アマチュアに、コンテンツを「投稿」させて、それを公開することで広告収入を稼ぎ、さらに商品価値がありそうな作品や作家を囲い込んで商品化する。
これまでの出版社のように、集めて育てるという過程が無く、非常に効率的な商品開拓システムだと言えるでしょう。
もちろん、こうした場合、コンテンツを「投稿」するアマチュアたちは、自分の作品を広く公開してもらえるというメリットがあるから、多少の搾取は気にしません。ギブアンドテイクだということです。
しかし、ここでの関係は、投稿者の方が圧倒的に不利だという事実を見落としてはならない。特に才能のあるアマチュアであればあるほど、そうです。
才能のないアマチュアの投稿は「その他」として放置しておけばいいだけ。
特殊詐欺と同じで、100人に声をかけて1人が引っかかれば、それで大儲けできるシステムだからです。
このような考え方に立ったプラットホーム企業にとっては、昔のように「作家性を持つ個人の価値」というものは、当然のことながら軽視されます。
ゴミの中から掬い出した砂金は、掬い出した者の所有物であって、砂金に自己主張は認められないのは当然、という感覚だからです。
そして、このように見てくれば「『けものフレンズ』たつき監督降板問題」も、決して例外的なものではないということがハッキリしますし、KADOKAWA側に「悪意」などは特に無く、ただその「工学的知」に由来する「収益化システム」にしたがって、『けものフレンズ』というプラットホームで、たつき監督についても二次創作を許し、コンテンツを提供させただけ、くらいの感覚なのでしょう。
ここに、たつき監督の際立った「作家性」と、基本的に「作家性」の価値を認めない、KADOKAWA的なプラットホームシステムの対立があります。
KADOKAWAにしてみれば、プラットホームシステムの障害にしかならない「個性=作家性」などはいらない、と言うか、積極的に迷惑なだけなんですね。非効率極まりないものだから。
だから、たつき監督の排除は、『けものフレンズ』というプラットホームシステムから、凶悪なバグを排除したも同然なんだ、ということです。

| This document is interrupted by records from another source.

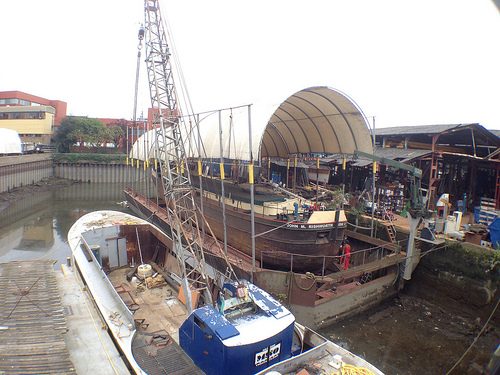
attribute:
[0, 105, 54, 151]
building — yellow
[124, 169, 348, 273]
boat — brown, white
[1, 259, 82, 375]
pier — aged, wooden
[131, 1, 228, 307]
crane — metal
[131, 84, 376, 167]
canopy — arched, white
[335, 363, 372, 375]
rope — yellow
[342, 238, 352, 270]
person — wearing red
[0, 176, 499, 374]
water — calm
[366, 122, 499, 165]
roof — metal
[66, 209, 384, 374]
boat — white, blue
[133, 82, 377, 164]
dome — large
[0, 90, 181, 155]
buildings — red, brick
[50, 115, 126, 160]
group of trees — distant, small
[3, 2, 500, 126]
sky — cloudy, white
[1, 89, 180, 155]
building — distant, red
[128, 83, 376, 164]
roof — white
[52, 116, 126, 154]
trees — green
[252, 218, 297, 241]
rope — attached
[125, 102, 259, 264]
bracing — metal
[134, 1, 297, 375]
crane — blue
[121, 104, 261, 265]
rods — metal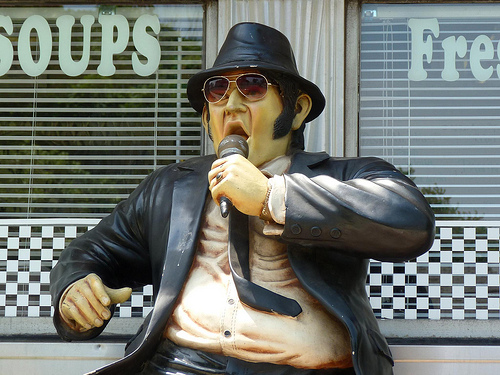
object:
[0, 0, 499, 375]
picture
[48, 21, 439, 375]
statue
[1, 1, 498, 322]
restaraunt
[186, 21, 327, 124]
hat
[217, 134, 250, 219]
microphone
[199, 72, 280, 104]
sunglasses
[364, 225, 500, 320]
tiles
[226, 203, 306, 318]
tie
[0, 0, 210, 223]
window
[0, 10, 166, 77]
words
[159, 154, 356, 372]
shirt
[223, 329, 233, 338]
button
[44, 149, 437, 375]
jacket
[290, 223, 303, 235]
button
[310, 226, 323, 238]
button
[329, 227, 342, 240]
button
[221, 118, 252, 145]
mouth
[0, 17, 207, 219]
blinds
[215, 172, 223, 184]
ring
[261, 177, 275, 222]
watch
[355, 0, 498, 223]
window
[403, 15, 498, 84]
words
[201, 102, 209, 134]
ear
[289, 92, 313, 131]
ear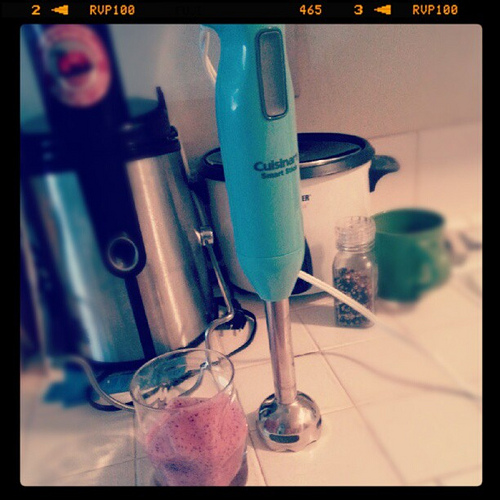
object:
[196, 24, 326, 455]
immerision blender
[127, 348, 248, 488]
smoothie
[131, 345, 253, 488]
glass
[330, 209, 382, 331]
pepper grinder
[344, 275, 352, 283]
peppercorn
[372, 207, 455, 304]
mug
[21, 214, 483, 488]
kitchen counter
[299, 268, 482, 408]
electrical cord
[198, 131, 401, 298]
appliance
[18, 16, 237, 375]
appliance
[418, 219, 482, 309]
sink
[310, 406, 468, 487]
ceramic tile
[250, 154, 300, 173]
company logo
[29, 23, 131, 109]
design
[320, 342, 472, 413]
ceramic tile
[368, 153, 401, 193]
handle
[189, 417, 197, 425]
seed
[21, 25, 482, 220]
wall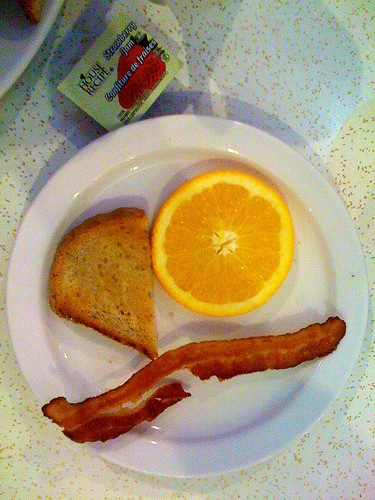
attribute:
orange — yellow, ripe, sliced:
[145, 161, 316, 328]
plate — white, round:
[8, 121, 366, 495]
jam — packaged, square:
[56, 16, 190, 136]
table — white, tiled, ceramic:
[192, 1, 374, 103]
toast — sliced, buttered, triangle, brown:
[49, 205, 152, 365]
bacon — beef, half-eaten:
[45, 319, 355, 458]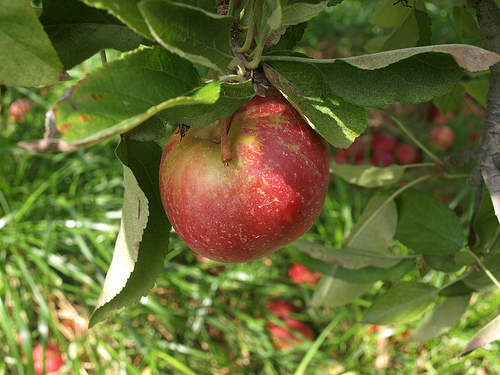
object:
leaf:
[33, 43, 252, 152]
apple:
[158, 91, 330, 265]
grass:
[0, 88, 382, 374]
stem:
[445, 0, 499, 219]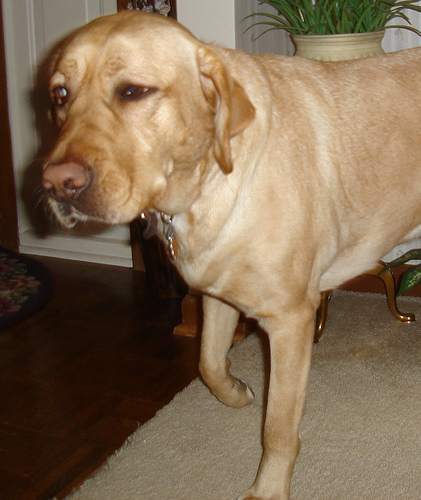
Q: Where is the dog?
A: In the living room.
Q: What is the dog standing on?
A: The rug.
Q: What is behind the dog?
A: A plant in a vase?.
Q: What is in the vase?
A: A plant.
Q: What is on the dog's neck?
A: A collar.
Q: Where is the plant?
A: In the corner.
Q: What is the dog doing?
A: Standing.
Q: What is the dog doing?
A: Staring at someone.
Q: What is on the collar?
A: A tag.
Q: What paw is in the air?
A: Right.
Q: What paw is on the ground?
A: Left.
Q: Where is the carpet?
A: Under dog.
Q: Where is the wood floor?
A: Next to carpet.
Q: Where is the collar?
A: Around dog's neck.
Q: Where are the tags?
A: On Collar.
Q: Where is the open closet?
A: Behind dog's head.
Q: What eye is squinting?
A: Left.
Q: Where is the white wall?
A: Behind the dog.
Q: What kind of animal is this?
A: Dog.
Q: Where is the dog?
A: Inside the house.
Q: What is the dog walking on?
A: Rug.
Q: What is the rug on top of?
A: Hardwood floors.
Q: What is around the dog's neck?
A: Dog collar.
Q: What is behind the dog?
A: Potted plant.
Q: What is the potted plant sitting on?
A: Wooden table.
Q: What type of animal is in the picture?
A: Dog.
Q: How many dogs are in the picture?
A: One.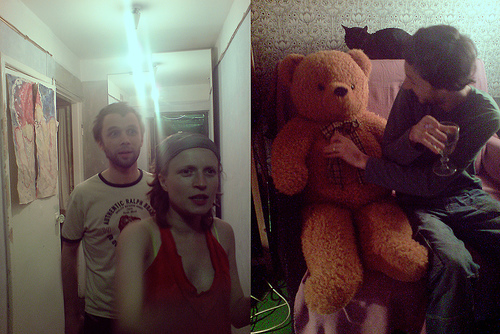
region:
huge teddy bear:
[285, 54, 419, 287]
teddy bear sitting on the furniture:
[281, 85, 406, 242]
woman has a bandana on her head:
[150, 133, 225, 169]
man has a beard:
[90, 141, 127, 163]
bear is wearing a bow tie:
[325, 120, 363, 150]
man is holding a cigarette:
[425, 107, 440, 132]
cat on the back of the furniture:
[320, 18, 420, 60]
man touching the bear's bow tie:
[322, 127, 356, 195]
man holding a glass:
[427, 118, 470, 178]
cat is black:
[351, 13, 419, 62]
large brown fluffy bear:
[273, 46, 413, 306]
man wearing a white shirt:
[49, 92, 166, 324]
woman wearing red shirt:
[110, 128, 277, 331]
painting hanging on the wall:
[7, 71, 63, 210]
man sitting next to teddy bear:
[288, 22, 496, 213]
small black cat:
[337, 19, 419, 64]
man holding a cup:
[382, 29, 494, 206]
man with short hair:
[87, 94, 152, 179]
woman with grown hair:
[139, 128, 219, 230]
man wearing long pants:
[385, 25, 497, 332]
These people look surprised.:
[74, 81, 234, 216]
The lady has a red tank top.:
[155, 223, 234, 324]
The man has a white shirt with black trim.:
[76, 169, 162, 315]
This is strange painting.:
[7, 63, 77, 203]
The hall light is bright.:
[102, 15, 198, 115]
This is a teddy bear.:
[295, 53, 407, 289]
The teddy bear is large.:
[285, 23, 398, 269]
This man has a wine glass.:
[403, 110, 461, 175]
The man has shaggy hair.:
[392, 20, 477, 98]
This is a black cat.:
[341, 24, 412, 64]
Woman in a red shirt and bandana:
[115, 128, 254, 332]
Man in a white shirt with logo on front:
[57, 101, 162, 311]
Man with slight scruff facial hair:
[88, 101, 149, 175]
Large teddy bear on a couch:
[272, 39, 425, 306]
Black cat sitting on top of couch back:
[337, 18, 418, 61]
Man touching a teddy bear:
[378, 26, 498, 331]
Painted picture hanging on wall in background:
[6, 71, 62, 202]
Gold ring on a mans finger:
[329, 145, 339, 152]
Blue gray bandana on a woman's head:
[157, 130, 222, 167]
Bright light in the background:
[117, 16, 147, 41]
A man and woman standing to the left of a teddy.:
[58, 102, 250, 332]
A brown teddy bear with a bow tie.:
[269, 46, 429, 313]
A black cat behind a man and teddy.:
[339, 21, 414, 58]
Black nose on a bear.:
[332, 85, 348, 97]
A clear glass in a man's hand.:
[432, 119, 461, 178]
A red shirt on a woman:
[146, 214, 232, 331]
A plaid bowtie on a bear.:
[320, 117, 369, 187]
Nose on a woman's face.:
[190, 167, 206, 192]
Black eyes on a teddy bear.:
[315, 80, 356, 92]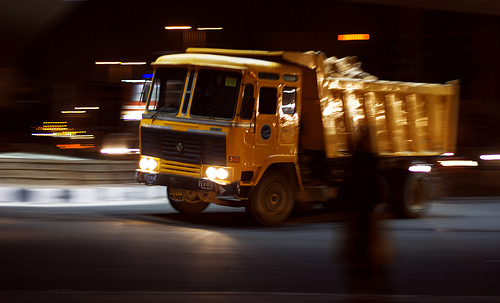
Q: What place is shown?
A: It is a street.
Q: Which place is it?
A: It is a street.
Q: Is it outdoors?
A: Yes, it is outdoors.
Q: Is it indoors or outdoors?
A: It is outdoors.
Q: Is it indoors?
A: No, it is outdoors.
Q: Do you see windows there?
A: Yes, there is a window.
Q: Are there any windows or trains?
A: Yes, there is a window.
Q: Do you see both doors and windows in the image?
A: Yes, there are both a window and a door.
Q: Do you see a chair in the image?
A: No, there are no chairs.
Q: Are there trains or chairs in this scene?
A: No, there are no chairs or trains.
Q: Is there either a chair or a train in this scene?
A: No, there are no chairs or trains.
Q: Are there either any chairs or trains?
A: No, there are no chairs or trains.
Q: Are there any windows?
A: Yes, there is a window.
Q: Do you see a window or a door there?
A: Yes, there is a window.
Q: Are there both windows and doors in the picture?
A: Yes, there are both a window and a door.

彼らは、当たり前のことをしただけなのだから、そこに罪悪感などカケラもなく、反省などしないのは当然なのです。
では、KADOKAWAが実質的な「作者=原作者」である『けものフレンズ』というプラットホームシステムにおいて、たつき監督が生き残る道はあるでしょうか?
残念ながら、私は無いと思います。
プラットホームシステムというのは、効率よく商品を産出するシステムであり、そのためには「作家性」を消費し、時に、手に余れば排除することも辞さない、冷たいシステムです。
そんな感性を、宮崎駿や高畑勲は、川上量生の中に見て説教をしたのです。その「人文知」において。
ともあれ、この先も当分、こうした流れは変わらないでしょう。
人間を収奪するシステムは、完成しつつあるからです。
しかし、こうしたシステムが産み出す「教養」というものは、きっと「非人間的」なものに相違ないと思います。
だから、システムが人間性を収奪し、作家性を縊り殺す前に「人文知」は、こうした「冷たい方程式」に抵抗し、人間的にバージョンアップされたシステムの構築を目指すしかありません。
具体的な抵抗方法は、私にもはっきり見えてはいませんが、ただ私に言えることは、私たち自身が「システムに飼い慣らされた、養豚場の豚」になってはならない、ということだと思います。
たつき監督が今後目指すであろう方向も、そっちしかないんじゃないか。
たつき監督の才能は、養豚場の枠には収まりきらないものだからです。
※ 初出は、本年(2017年)11月30日付けの「mixi日記」である『「たつき監督降板問題」の本質としての、KADOKAWA的なプラットホームシステム』(アレクセイ名義)です。